Watts’ ham-fisted attempt to denigrate law-abiding citizens is as crude as her comparison.

It shows that there is no brush too wide for her to use to tar the reputation of law-abiding citizens who choose to exercise their Second Amendment rights.

Watts also shows that there’s no idea she’s not willing to co-opt to achieve her gun control agenda. This isn’t the first time the idea of having credit card companies police Americans’ private purchases was floated.

New York Times columnist Andrew Ross Sorkin pitched the idea in 2018. He attempted to publicly shame credit card companies for the horrific crimes committed by deranged individuals.

Spokespersons for both Visa and Mastercard rejected this idea then. They would be wise to do it again.

Michael Bloomberg, who writes the check for Watts’ Moms Demand, infamously admitted during a town hall even during his failed presidential bid that he had no problem being protected by guns. After all, he’s rich.

But Bloomberg has never had an issue with telling others how to live their lives.

Now, he’s got Watts selling his bad ideas of getting credit card companies to climb on board with his big brother gambit.

Watts might be playing from an outdated playbook, though.
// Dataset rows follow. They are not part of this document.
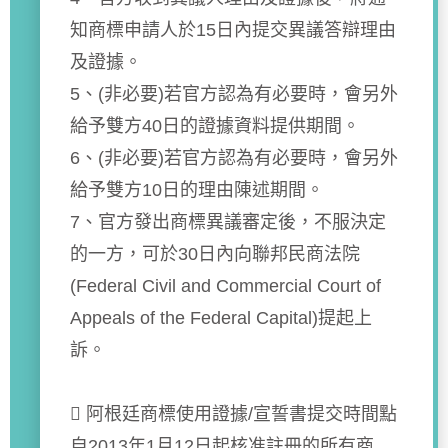
知商標申請人於15日內提交異議答辯理由
及證據。
5、(非必要)若官方認為有必要時，會另外
給予雙方40日的證據資料提供期間。
6、(非必要)若官方認為有必要時，會另外
給予雙方10日的理由陳述期間。
7、官方發出商標異議審定後，不服決定
的一方，可於30日內向聯邦民商法院
(Federal Civil and Commercial Court of
Appeals of the Federal Capital)提起上
訴。
 阿根廷商標使用證據/宣誓書提交時間點
自2013年1月12日起核准註冊的所有商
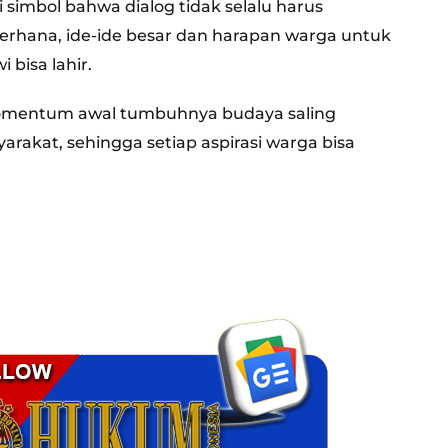
simbol bahwa dialog tidak selalu harus
ederhana, ide-ide besar dan harapan warga untuk
bisa lahir.
momentum awal tumbuhnya budaya saling
akat, sehingga setiap aspirasi warga bisa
This year is different. More than 8.4 million people who never owned a gun before 2020 now have one in their possession.

The likelihood of those people buying guns that cost hundreds to thousands of dollars in wads of cash is unlikely. They bought them with a credit card.

Guns are just today’s cause du jour.

After big tech colluded to silence dissent online, it’s not a stretch to see when those bankrolling these cancel culture campaigns move on from gun control and deny the ability to buy a fossil-fuel-powered car or purchase red meat or any other grievance they become offended by.

It took a judge to stop Bloomberg’s Big Gulp ban in New York City.